Start of Block

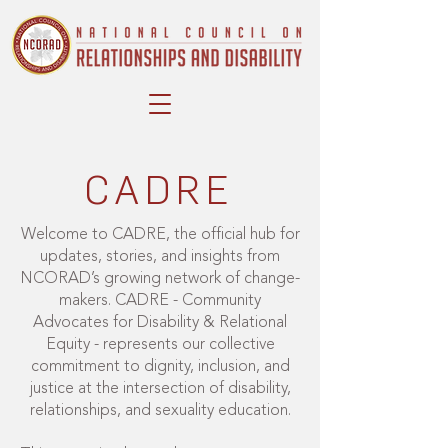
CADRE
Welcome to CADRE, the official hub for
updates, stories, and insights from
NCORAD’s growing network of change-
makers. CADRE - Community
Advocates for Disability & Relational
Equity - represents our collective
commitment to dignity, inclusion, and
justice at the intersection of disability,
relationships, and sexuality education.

End of Block
Start of Block

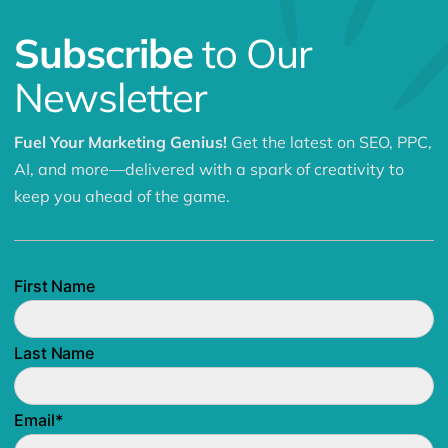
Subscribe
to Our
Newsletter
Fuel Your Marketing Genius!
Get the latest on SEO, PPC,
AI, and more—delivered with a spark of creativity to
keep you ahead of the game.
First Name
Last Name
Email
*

End of Block
Start of Block

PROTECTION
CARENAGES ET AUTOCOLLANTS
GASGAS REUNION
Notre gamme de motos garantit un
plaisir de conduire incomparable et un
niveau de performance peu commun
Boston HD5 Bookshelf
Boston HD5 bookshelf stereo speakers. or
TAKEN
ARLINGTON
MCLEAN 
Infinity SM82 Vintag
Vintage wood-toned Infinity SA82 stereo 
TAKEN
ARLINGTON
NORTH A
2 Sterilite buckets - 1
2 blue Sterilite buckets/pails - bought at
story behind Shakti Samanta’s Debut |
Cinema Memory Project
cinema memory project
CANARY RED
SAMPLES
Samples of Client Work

End of Block

• Required action: The required output is a copy of each line in the records where the string "stereo" occurs.

• Result of this task:
Boston HD5 bookshelf stereo speakers. or
Vintage wood-toned Infinity SA82 stereo 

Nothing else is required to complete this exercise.